自分のとった行動が、また誰かを苦しめることにはならないのか。これから何をしようにも、アストルは決めることが怖かった。それでもバドの言う通り、最後には必ず、何かしらの答えを出さなくてはならない。どんな答えが最善なのか、ひたすらアストルは考え続けていた。
そんなアストルに、バドは言葉を付け加える。
「他人のことも、国のことも、世界のことも……考えなきゃならないことはたくさんある。

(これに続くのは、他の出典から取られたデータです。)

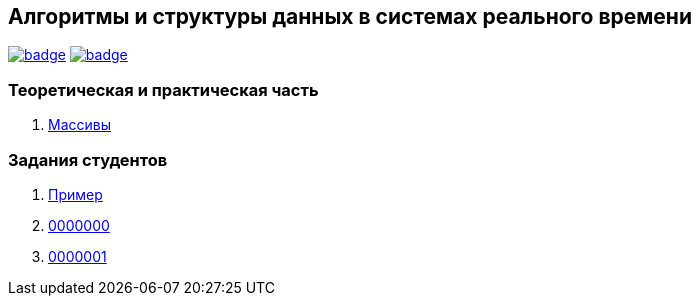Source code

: == Алгоритмы и структуры данных в системах реального времени

image:https://github.com/BasePractice/algorithms-and-data-structures-2022/actions/workflows/codeql-analysis.yml/badge.svg[link="https://github.com/BasePractice/algorithms-and-data-structures-2022/actions/workflows/codeql-analysis.yml"]
image:https://github.com/BasePractice/algorithms-and-data-structures-2022/actions/workflows/maven.yml/badge.svg[link="https://github.com/BasePractice/algorithms-and-data-structures-2022/actions/workflows/maven.yml"]

=== Теоретическая и практическая часть
1. link:p01/README.adoc[Массивы]

=== Задания студентов

1. link:students/sample/README.adoc[Пример]

2. link:students/0000000/README.adoc[0000000]

3. link:students/0000001/README.adoc[0000001]
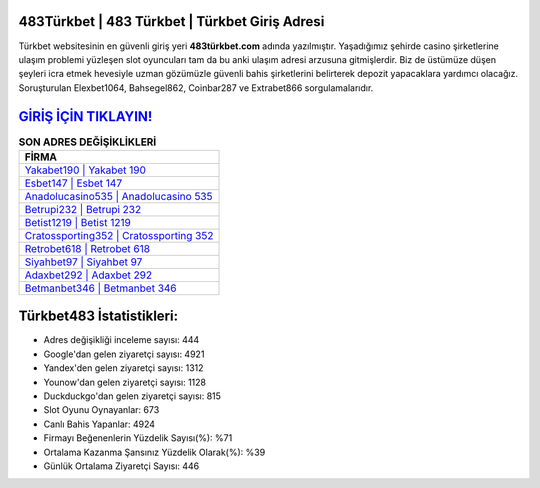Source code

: ﻿483Türkbet | 483 Türkbet | Türkbet Giriş Adresi
===================================

.. image:: images/turkbet-giris.jpg
   :width: 600
   
Türkbet websitesinin en güvenli giriş yeri **483türkbet.com** adında yazılmıştır. Yaşadığımız şehirde casino şirketlerine ulaşım problemi yüzleşen slot oyuncuları tam da bu anki ulaşım adresi arzusuna gitmişlerdir. Biz de üstümüze düşen şeyleri icra etmek hevesiyle uzman gözümüzle güvenli bahis şirketlerini belirterek depozit yapacaklara yardımcı olacağız. Soruşturulan Elexbet1064, Bahsegel862, Coinbar287 ve Extrabet866 sorgulamalarıdır.

`GİRİŞ İÇİN TIKLAYIN! <https://uclck.me/gonow>`_
==============

.. list-table:: **SON ADRES DEĞİŞİKLİKLERİ**
   :widths: 100
   :header-rows: 1

   * - FİRMA
   * - `Yakabet190 | Yakabet 190 <yakabet190-yakabet-190-yakabet-giris-adresi.html>`_
   * - `Esbet147 | Esbet 147 <esbet147-esbet-147-esbet-giris-adresi.html>`_
   * - `Anadolucasino535 | Anadolucasino 535 <anadolucasino535-anadolucasino-535-anadolucasino-giris-adresi.html>`_	 
   * - `Betrupi232 | Betrupi 232 <betrupi232-betrupi-232-betrupi-giris-adresi.html>`_	 
   * - `Betist1219 | Betist 1219 <betist1219-betist-1219-betist-giris-adresi.html>`_ 
   * - `Cratossporting352 | Cratossporting 352 <cratossporting352-cratossporting-352-cratossporting-giris-adresi.html>`_
   * - `Retrobet618 | Retrobet 618 <retrobet618-retrobet-618-retrobet-giris-adresi.html>`_	 
   * - `Siyahbet97 | Siyahbet 97 <siyahbet97-siyahbet-97-siyahbet-giris-adresi.html>`_
   * - `Adaxbet292 | Adaxbet 292 <adaxbet292-adaxbet-292-adaxbet-giris-adresi.html>`_
   * - `Betmanbet346 | Betmanbet 346 <betmanbet346-betmanbet-346-betmanbet-giris-adresi.html>`_
	 
Türkbet483 İstatistikleri:
===================================	 
* Adres değişikliği inceleme sayısı: 444
* Google'dan gelen ziyaretçi sayısı: 4921
* Yandex'den gelen ziyaretçi sayısı: 1312
* Younow'dan gelen ziyaretçi sayısı: 1128
* Duckduckgo'dan gelen ziyaretçi sayısı: 815
* Slot Oyunu Oynayanlar: 673
* Canlı Bahis Yapanlar: 4924
* Firmayı Beğenenlerin Yüzdelik Sayısı(%): %71
* Ortalama Kazanma Şansınız Yüzdelik Olarak(%): %39
* Günlük Ortalama Ziyaretçi Sayısı: 446
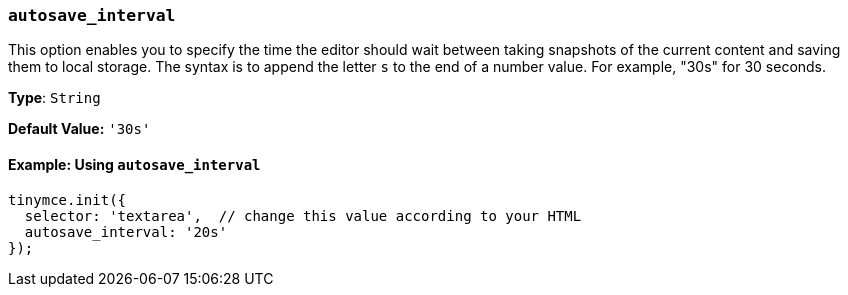 [[autosave_interval]]
=== `autosave_interval`

This option enables you to specify the time the editor should wait between taking snapshots of the current content and saving them to local storage. The syntax is to append the letter `s` to the end of a number value. For example, "30s" for 30 seconds.

*Type*: `String`

*Default Value:* `'30s'`

==== Example: Using `autosave_interval`

[source, js]
----
tinymce.init({
  selector: 'textarea',  // change this value according to your HTML
  autosave_interval: '20s'
});
----
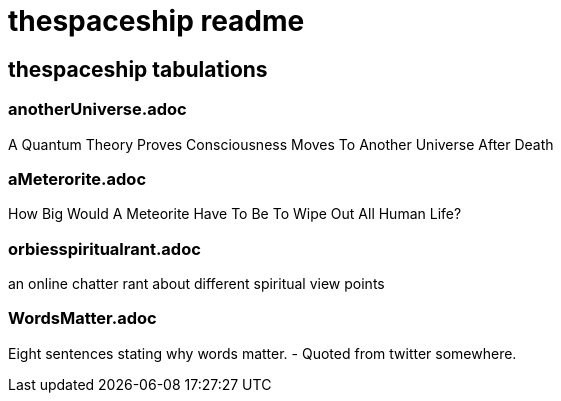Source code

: = thespaceship readme

== thespaceship tabulations


=== anotherUniverse.adoc 
A Quantum Theory Proves Consciousness Moves To Another Universe After Death


=== aMeterorite.adoc
How Big Would A Meteorite Have To Be To Wipe Out All Human Life?

=== orbiesspiritualrant.adoc
an online chatter rant about different spiritual view points

=== WordsMatter.adoc
Eight sentences stating why words matter. - Quoted from twitter somewhere.













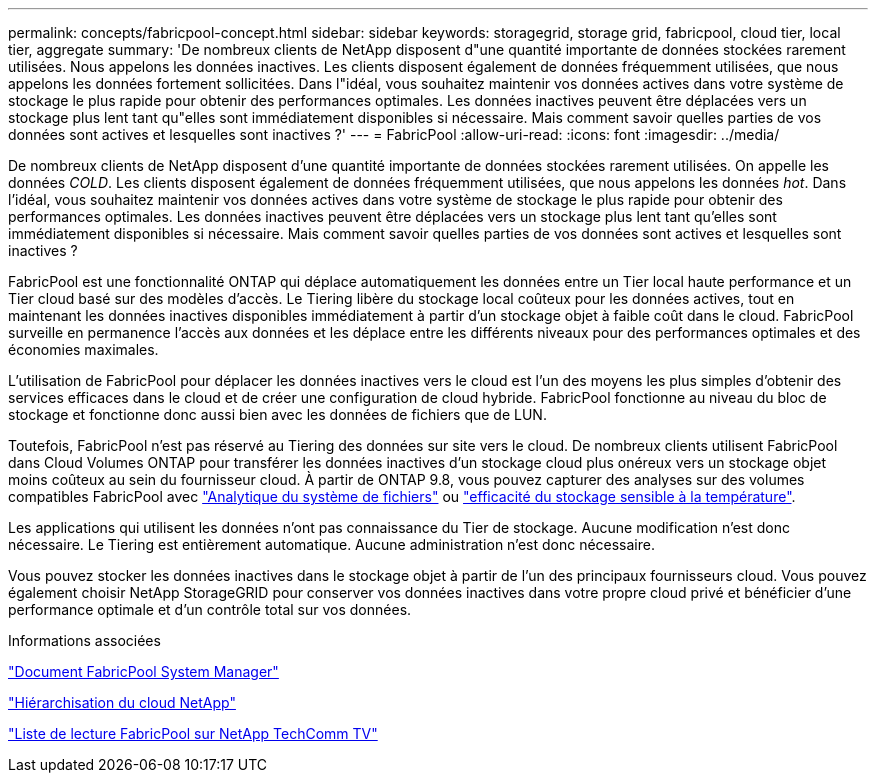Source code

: ---
permalink: concepts/fabricpool-concept.html 
sidebar: sidebar 
keywords: storagegrid, storage grid, fabricpool, cloud tier, local tier, aggregate 
summary: 'De nombreux clients de NetApp disposent d"une quantité importante de données stockées rarement utilisées. Nous appelons les données inactives. Les clients disposent également de données fréquemment utilisées, que nous appelons les données fortement sollicitées. Dans l"idéal, vous souhaitez maintenir vos données actives dans votre système de stockage le plus rapide pour obtenir des performances optimales. Les données inactives peuvent être déplacées vers un stockage plus lent tant qu"elles sont immédiatement disponibles si nécessaire. Mais comment savoir quelles parties de vos données sont actives et lesquelles sont inactives ?' 
---
= FabricPool
:allow-uri-read: 
:icons: font
:imagesdir: ../media/


[role="lead"]
De nombreux clients de NetApp disposent d'une quantité importante de données stockées rarement utilisées. On appelle les données _COLD_. Les clients disposent également de données fréquemment utilisées, que nous appelons les données _hot_. Dans l'idéal, vous souhaitez maintenir vos données actives dans votre système de stockage le plus rapide pour obtenir des performances optimales. Les données inactives peuvent être déplacées vers un stockage plus lent tant qu'elles sont immédiatement disponibles si nécessaire. Mais comment savoir quelles parties de vos données sont actives et lesquelles sont inactives ?

FabricPool est une fonctionnalité ONTAP qui déplace automatiquement les données entre un Tier local haute performance et un Tier cloud basé sur des modèles d'accès. Le Tiering libère du stockage local coûteux pour les données actives, tout en maintenant les données inactives disponibles immédiatement à partir d'un stockage objet à faible coût dans le cloud. FabricPool surveille en permanence l'accès aux données et les déplace entre les différents niveaux pour des performances optimales et des économies maximales.

L'utilisation de FabricPool pour déplacer les données inactives vers le cloud est l'un des moyens les plus simples d'obtenir des services efficaces dans le cloud et de créer une configuration de cloud hybride. FabricPool fonctionne au niveau du bloc de stockage et fonctionne donc aussi bien avec les données de fichiers que de LUN.

Toutefois, FabricPool n'est pas réservé au Tiering des données sur site vers le cloud. De nombreux clients utilisent FabricPool dans Cloud Volumes ONTAP pour transférer les données inactives d'un stockage cloud plus onéreux vers un stockage objet moins coûteux au sein du fournisseur cloud. À partir de ONTAP 9.8, vous pouvez capturer des analyses sur des volumes compatibles FabricPool avec link:../concept_nas_file_system_analytics_overview.html["Analytique du système de fichiers"] ou link:../volumes/enable-temperature-sensitive-efficiency-concept.html["efficacité du stockage sensible à la température"].

Les applications qui utilisent les données n'ont pas connaissance du Tier de stockage. Aucune modification n'est donc nécessaire. Le Tiering est entièrement automatique. Aucune administration n'est donc nécessaire.

Vous pouvez stocker les données inactives dans le stockage objet à partir de l'un des principaux fournisseurs cloud. Vous pouvez également choisir NetApp StorageGRID pour conserver vos données inactives dans votre propre cloud privé et bénéficier d'une performance optimale et d'un contrôle total sur vos données.

.Informations associées
https://docs.netapp.com/us-en/ontap/concept_cloud_overview.html["Document FabricPool System Manager"^]

https://docs.netapp.com/us-en/data-services-cloud-tiering/index.html["Hiérarchisation du cloud NetApp"^]

https://www.youtube.com/playlist?list=PLdXI3bZJEw7mcD3RnEcdqZckqKkttoUpS["Liste de lecture FabricPool sur NetApp TechComm TV"^]
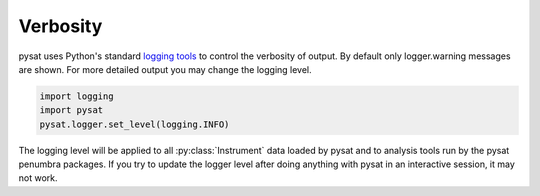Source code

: .. _tutorial-verb:

Verbosity
---------

pysat uses Python's standard
`logging tools <https://docs.python.org/3/library/logging.html>`_
to control the verbosity of output. By default only logger.warning messages
are shown. For more detailed output you may change the logging level.

.. code:: python

  import logging
  import pysat
  pysat.logger.set_level(logging.INFO)

The logging level will be applied to all :py:class:`Instrument` data loaded by
pysat and to analysis tools run by the pysat penumbra packages.  If you try to
update the logger level after doing anything with pysat in an interactive
session, it may not work.
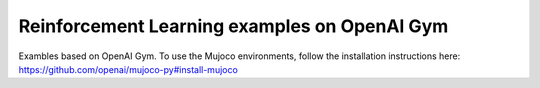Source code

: Reinforcement Learning examples on OpenAI Gym
==============================================

Exambles based on OpenAI Gym.
To use the Mujoco environments, follow the installation instructions here:
https://github.com/openai/mujoco-py#install-mujoco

だが、忘れるなよ──自分自身のことも」
バドは、特に最後の言葉を口にするとき、しっかりアストルと目を合わせた。そして、それだけ言うと、何事もなかったかのようにニトの背を叩く。
「さて、俺たちも会議だ。情報屋の仲間たちもぞくぞくと集まってきてる。今後の動きを決めるぞ」
「分かってますけど、その前に謝って下さいよ!さっきの、完全に子ども扱いしたー!」
「俺からすりゃ、まだまだ子供だ」
頬を膨らませて抗議するニトを、バドは何食わぬ顔で受け流す。
「もー!」
文句を言いながらも、どこか楽しげに2人は去っていく。
「俺自身のこと、か」
アストルは去っていく2人の背中から、自分の両手に視線を移す。そして、掌をしばらく眺めてから、それを強く握りしめた。